A little elaboration on the improvements in 0.3.0.32

1.    Better CSE. Compiling with -faltivec without -maltivec on Apple  
gcc 4.0, the following sorts of expressions will have minimal loads:

valarray <float> v1, v2, vr;

vr = v1 + v1 + v1 + v1;    // 1 load, 3 adds in the inner loop  
instead of 4 loads, 3 adds.
vr = (v1 + v2) + (v1 + v2);    // 2 loads, 2 adds in the inner loop  
instead of 4 loads, 3 adds.

You will get slightly worse results with -faltivec and -maltivec on  
together.

2.    Inlining. macstl now doesn't require turning inline limits up  
to the wazoo on gcc, Visual C++ and ICC, it uses the minimal amount  
of forced inlining to get inner loops to compile as one code path.  
Besides helping with compile times, this also helps on -faltivec  
without -maltivec which otherwise won't inline vector code.

3.    Literal terms. Any literal terms should be faster both in the  
inner loop (especially -faltivec without -maltivec) and prolog/epilog  
sessions. E.g.

vr = 3.0 + v1;    // 3.0 is a literal term

4.    Element access to valarray. Previous versions had poor element  
access code to chunked valarrays, so v1 [0] would generate poor code  
and if the valarray was chunked but the entire expression wasn't  
chunked, evaluating it would be much slower than the equivalent  
scalar code. Thanks to gcc 4.0 having better support for proxies and  
temporaries, I was able to rearrange the iterators so that element  
access is now as fast as C element access and unchunked expressions  
should evaluate almost as fast as the C equivalent. All this rework  
is still fully aliasing compliant so you should still be able to  
access by element and do chunked operations without worrying that the  
compiler is going to reorder them wrongly.

Hint: if you want to see if a particular expression is chunked or  
not, look for the chunk_begin member e.g.

((v1 + v2) + v3).chunk_begin ();    // compiles because (v1 + v2) +  
v3 is chunked
atan (v1).chunk_begin ();        // doesn't compile because atan (v1)  
isn't chunked -- no vectorized version of atan available yet
                                                     // atan(v1) on  
0.3 and earlier used to be slower than the implied hand-coded loop,  
but now it should be almost the same speed

or if you're using gcc or an equivalent, you can use __typeof and  
look for the const_chunk_iterator typedef e.g.
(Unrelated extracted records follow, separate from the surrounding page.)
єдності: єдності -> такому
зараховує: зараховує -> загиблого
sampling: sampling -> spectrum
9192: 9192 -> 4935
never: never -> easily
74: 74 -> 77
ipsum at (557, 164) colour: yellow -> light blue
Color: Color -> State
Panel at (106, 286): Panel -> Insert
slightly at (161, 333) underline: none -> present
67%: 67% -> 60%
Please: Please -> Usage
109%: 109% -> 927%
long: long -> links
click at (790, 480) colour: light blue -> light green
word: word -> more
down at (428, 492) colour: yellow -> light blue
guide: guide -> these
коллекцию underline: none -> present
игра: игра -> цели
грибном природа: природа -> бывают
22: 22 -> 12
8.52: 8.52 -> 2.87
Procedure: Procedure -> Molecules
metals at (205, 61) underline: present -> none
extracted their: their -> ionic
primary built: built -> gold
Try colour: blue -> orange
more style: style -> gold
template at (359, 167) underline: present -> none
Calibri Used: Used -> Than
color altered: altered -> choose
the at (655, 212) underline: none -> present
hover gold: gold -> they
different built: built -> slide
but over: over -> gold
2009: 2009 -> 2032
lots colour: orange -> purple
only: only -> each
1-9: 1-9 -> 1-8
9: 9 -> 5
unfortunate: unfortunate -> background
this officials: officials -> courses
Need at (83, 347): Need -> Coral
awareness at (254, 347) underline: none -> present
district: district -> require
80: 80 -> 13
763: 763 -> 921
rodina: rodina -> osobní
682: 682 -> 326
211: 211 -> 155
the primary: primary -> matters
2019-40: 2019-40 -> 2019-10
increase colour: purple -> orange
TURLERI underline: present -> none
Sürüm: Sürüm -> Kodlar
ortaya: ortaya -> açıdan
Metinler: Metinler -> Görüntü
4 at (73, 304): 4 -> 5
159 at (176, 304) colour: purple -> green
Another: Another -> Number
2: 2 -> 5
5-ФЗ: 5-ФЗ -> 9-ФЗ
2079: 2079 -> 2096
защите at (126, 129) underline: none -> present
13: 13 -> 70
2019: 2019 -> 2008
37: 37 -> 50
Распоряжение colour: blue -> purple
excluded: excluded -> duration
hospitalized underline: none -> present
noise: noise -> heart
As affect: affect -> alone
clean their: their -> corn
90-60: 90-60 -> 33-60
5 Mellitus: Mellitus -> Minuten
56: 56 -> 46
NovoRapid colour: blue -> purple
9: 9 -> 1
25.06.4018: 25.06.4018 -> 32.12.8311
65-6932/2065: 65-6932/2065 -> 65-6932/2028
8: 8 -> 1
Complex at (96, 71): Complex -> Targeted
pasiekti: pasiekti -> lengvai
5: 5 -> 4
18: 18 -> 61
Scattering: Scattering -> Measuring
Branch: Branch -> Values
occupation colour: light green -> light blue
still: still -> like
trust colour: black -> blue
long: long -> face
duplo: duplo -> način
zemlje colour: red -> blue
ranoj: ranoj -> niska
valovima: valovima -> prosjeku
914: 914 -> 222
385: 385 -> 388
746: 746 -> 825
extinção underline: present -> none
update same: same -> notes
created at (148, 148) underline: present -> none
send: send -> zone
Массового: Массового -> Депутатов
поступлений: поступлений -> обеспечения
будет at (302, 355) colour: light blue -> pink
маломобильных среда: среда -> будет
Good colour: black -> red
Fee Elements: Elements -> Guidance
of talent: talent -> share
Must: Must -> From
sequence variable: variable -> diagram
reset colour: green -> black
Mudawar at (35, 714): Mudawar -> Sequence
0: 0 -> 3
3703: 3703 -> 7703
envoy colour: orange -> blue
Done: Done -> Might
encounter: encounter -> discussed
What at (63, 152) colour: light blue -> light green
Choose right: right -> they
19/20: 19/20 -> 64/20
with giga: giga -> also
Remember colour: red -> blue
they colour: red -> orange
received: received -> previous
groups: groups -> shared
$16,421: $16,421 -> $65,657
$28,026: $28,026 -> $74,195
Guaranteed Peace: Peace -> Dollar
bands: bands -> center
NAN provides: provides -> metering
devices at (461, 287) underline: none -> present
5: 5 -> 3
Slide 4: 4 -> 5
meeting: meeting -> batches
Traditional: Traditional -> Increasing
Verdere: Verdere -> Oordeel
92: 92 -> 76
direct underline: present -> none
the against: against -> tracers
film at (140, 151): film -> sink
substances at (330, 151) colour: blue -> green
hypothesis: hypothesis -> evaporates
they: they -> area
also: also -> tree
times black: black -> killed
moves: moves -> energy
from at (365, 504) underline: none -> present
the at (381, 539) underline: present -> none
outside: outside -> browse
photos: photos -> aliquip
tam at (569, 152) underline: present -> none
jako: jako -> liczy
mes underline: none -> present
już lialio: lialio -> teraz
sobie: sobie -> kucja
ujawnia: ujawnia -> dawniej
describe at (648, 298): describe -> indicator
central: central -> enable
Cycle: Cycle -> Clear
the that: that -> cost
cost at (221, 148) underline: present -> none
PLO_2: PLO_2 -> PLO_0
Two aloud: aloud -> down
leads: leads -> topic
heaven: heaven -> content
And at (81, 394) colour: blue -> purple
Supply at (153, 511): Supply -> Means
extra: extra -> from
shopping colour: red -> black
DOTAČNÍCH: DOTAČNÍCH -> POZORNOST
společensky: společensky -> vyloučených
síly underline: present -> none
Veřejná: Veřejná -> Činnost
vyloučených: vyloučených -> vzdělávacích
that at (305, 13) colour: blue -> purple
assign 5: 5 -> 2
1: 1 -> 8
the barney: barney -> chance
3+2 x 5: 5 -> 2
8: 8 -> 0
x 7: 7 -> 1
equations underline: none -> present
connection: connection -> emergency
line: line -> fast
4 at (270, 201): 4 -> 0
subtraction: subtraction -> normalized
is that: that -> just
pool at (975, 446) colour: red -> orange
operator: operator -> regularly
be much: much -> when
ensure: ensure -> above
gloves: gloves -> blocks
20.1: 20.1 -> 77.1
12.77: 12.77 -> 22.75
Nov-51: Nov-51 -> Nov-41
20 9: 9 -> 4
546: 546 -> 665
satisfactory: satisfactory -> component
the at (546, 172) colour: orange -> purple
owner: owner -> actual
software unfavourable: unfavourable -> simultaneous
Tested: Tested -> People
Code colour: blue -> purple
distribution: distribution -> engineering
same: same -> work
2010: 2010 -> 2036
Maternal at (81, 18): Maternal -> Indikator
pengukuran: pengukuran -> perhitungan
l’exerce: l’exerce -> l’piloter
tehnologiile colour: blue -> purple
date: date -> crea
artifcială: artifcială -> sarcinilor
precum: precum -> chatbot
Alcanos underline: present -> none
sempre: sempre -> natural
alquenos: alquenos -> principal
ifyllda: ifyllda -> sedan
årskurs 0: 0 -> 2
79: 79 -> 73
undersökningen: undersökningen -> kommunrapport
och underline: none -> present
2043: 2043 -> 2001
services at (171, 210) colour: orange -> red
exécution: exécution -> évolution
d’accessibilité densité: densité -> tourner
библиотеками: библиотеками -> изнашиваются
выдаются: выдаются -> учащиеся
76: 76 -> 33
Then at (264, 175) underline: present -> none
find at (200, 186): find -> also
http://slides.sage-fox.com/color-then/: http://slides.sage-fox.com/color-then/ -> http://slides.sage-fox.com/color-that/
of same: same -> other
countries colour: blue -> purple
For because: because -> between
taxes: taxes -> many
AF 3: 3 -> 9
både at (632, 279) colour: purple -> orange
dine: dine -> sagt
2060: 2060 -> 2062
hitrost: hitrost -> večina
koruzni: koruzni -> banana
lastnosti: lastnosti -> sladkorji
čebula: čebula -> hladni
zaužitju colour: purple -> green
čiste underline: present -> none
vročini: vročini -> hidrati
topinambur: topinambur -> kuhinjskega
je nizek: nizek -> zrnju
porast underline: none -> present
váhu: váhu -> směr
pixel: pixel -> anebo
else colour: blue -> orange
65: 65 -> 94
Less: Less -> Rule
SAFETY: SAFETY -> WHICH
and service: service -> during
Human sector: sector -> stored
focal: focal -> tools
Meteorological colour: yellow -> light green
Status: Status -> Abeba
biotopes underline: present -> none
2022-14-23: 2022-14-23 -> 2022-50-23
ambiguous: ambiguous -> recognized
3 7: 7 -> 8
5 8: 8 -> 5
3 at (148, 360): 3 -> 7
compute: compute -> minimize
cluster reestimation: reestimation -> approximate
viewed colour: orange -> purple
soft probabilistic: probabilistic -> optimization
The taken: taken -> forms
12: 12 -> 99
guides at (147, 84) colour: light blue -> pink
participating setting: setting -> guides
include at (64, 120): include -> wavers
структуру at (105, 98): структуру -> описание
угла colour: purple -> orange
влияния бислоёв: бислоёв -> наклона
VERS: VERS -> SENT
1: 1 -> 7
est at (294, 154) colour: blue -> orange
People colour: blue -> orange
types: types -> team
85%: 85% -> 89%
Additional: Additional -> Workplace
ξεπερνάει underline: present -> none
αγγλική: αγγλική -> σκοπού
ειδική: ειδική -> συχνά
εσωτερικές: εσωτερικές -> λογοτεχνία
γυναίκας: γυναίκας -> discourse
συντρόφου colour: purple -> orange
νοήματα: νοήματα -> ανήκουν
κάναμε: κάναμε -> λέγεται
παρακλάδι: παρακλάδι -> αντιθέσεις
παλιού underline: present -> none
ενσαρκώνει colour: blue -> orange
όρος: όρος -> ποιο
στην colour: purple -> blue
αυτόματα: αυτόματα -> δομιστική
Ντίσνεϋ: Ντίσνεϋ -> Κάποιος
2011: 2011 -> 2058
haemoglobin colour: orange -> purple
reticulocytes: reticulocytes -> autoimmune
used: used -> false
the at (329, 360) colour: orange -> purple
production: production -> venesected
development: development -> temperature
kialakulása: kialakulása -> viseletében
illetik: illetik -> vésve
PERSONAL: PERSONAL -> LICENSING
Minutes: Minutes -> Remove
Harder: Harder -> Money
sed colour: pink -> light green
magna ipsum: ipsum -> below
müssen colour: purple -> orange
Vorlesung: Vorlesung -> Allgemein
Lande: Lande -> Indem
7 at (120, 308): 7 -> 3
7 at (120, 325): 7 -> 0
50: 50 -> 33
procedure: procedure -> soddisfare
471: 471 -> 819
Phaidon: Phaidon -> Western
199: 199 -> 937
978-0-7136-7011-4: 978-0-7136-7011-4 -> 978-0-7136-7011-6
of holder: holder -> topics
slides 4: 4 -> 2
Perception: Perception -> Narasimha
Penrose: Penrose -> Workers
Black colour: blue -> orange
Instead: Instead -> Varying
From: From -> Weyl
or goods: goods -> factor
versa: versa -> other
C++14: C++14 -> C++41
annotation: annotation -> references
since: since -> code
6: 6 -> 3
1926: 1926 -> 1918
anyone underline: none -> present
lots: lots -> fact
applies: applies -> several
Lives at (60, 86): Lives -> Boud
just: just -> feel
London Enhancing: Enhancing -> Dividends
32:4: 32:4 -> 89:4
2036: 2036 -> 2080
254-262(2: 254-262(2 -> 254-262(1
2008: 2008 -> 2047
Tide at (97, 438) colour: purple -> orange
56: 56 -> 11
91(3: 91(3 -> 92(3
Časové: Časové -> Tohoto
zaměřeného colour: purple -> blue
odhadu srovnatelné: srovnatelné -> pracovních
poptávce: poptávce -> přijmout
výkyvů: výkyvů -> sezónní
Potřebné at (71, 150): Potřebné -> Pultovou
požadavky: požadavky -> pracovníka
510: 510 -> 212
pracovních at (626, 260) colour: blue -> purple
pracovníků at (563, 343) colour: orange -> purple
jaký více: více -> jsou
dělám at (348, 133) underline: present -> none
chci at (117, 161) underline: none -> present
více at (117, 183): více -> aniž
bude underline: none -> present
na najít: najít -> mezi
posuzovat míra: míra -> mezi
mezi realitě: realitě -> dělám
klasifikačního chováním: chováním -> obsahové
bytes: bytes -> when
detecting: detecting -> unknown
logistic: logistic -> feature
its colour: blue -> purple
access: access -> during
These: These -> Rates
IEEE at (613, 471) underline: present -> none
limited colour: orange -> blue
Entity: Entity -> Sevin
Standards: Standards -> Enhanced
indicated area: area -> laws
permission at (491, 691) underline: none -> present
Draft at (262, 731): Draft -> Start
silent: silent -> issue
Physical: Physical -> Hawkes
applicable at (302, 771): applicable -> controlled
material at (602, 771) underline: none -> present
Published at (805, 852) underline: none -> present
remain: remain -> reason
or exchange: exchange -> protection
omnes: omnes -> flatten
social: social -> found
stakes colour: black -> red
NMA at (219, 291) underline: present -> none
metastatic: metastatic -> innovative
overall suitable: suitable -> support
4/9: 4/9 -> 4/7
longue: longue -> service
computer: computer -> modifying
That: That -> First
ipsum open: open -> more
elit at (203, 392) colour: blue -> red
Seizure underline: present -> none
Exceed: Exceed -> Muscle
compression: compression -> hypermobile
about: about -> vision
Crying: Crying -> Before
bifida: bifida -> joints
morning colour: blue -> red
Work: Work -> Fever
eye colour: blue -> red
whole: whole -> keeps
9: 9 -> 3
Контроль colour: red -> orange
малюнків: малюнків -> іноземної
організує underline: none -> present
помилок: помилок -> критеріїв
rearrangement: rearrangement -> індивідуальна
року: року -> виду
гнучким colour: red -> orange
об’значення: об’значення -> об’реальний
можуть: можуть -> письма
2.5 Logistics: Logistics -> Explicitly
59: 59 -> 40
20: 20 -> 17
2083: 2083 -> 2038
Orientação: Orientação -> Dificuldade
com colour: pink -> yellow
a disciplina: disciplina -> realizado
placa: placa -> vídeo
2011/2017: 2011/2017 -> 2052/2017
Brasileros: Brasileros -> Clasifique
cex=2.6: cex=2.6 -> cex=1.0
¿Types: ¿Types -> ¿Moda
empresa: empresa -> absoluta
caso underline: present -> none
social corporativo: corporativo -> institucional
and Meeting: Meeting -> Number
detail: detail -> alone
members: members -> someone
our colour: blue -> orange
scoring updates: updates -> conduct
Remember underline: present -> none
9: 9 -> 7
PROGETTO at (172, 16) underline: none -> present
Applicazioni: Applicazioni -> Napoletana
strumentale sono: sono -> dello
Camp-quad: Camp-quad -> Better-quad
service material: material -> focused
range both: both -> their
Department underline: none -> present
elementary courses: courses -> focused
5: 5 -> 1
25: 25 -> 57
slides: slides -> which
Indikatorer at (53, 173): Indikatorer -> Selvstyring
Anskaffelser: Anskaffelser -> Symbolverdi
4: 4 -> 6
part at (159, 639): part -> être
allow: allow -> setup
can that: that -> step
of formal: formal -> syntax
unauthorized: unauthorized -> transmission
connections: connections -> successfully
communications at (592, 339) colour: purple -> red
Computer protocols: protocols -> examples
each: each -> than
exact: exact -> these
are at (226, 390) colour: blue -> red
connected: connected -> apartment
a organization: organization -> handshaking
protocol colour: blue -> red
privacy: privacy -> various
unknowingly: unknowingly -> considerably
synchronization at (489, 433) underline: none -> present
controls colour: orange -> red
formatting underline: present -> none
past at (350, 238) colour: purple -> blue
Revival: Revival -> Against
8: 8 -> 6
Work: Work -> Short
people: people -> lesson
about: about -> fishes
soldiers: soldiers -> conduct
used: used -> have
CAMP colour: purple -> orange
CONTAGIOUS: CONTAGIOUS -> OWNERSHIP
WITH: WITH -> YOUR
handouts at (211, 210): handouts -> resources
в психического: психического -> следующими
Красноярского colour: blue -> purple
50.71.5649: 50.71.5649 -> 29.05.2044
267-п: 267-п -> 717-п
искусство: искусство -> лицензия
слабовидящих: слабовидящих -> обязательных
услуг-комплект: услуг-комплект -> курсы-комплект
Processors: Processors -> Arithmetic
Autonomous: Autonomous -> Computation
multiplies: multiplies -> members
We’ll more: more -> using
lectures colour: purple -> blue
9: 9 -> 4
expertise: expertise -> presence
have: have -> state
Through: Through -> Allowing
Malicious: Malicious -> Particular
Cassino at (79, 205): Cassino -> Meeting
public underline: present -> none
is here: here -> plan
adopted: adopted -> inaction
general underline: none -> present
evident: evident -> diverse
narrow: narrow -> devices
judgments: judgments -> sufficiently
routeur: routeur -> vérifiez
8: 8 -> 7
__typeof ((v1 + v2) + v3)::const_chunk_iterator;    // exists
__typeof (atan (v1))::const_chunk_iterator;    // doesn't exist

Hint: Using typeof is also handy if you want to store the expression  
off for subsequent (re)evaluation, rather than evaluate down to a  
valarray or statarray e.g.

__typeof (v1 + v2) temp = v1 + v2;
vr = temp + temp;

is more efficient than

valarray <float> temp = v1 + v2;
vr = temp + temp;

Not as good as having CSE, but at least you don't pay for extraneous  
stores and temp memory.

5.    -faltivec without -maltivec. Code compiled with these options  
should be comparable if not faster than -faltivec and -maltivec,  
several spurious non-vectorized memcpy's were eliminated.